Friday, December 17, 2010

Headlines of the day from the greatest newspaper ever

The Daily Telegraph today brings us these journalistic gems:

“Silvio Berlusconi Buys 37 Rings for His Leading Ladies.” Meaning $1,850 gold & diamond rings for women MPs. I believe they had to take them from his penis.

“Japanese Woman Sues Google for Displaying Images of Underwear.” Google Street View strikes again. “I could understand if it was just a picture of the outside of the apartment, but showing a person’s underwear hanging outside is absolutely wrong,” she says.
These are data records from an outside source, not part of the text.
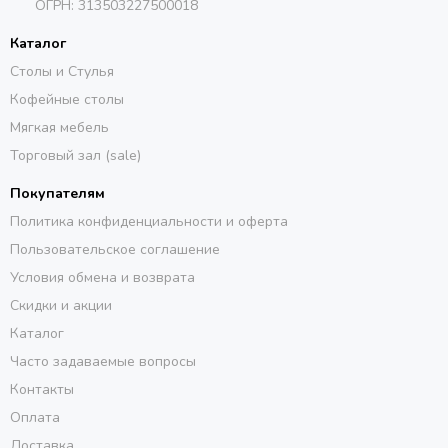
ОГРН:
313503227500018
Каталог
Столы и Стулья
Кофейные столы
Мягкая мебель
Торговый зал (sale)
Покупателям
Политика конфиденциальности и оферта
Пользовательское соглашение
Условия обмена и возврата
Скидки и акции
Каталог
Часто задаваемые вопросы
Контакты
Оплата
Доставка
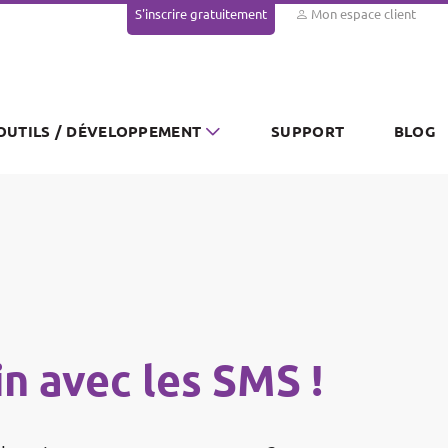
S'inscrire gratuitement
Mon espace client
OUTILS / DÉVELOPPEMENT
SUPPORT
BLOG
n avec les SMS !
“Hospital Hired Models in Lab Coats and Heels ‘To Attract Men.’” UMass Memorial Health Care hired the models to flirt with men in malls and coax them into having swabs taken for a bone marrow registry. And then billing their insurance $4,300.

“Swedish Medical Students Get Teacher’s Body at First Autopsy.”

“Barack Obama Scoops Bo’s Poop.” Hey, he’s getting off lightly. John Boehner is going to make him eat his.

This was at an elementary school. No one asked him about dog poop. Some student asked how much fun is it running around the White House all day, and he brought up the poop thing all by himself. The children’s response, as recorded by the White House transcript: “Ew!”

One kid asked him for an autograph. He said no.

“Surgeon Made Dominatrix Blush.” Dr. W masturbated after giving Mistress J botox injections at a clinic in, um, Maidenhead.

“Model’s Hair Catches Fire at Rapper Diddy’s Party.” And there’s a video you can watch (I didn’t), because he was webcasting the album-release party. “Diddy has apparently been told not to return to the hotel.”

“Winona Ryder Claims Mel Gibson Called Her an ‘Oven-Dodger.’
” I assumed it was some sort of sexist thing, but it was an anti-Semitic thing. Charming.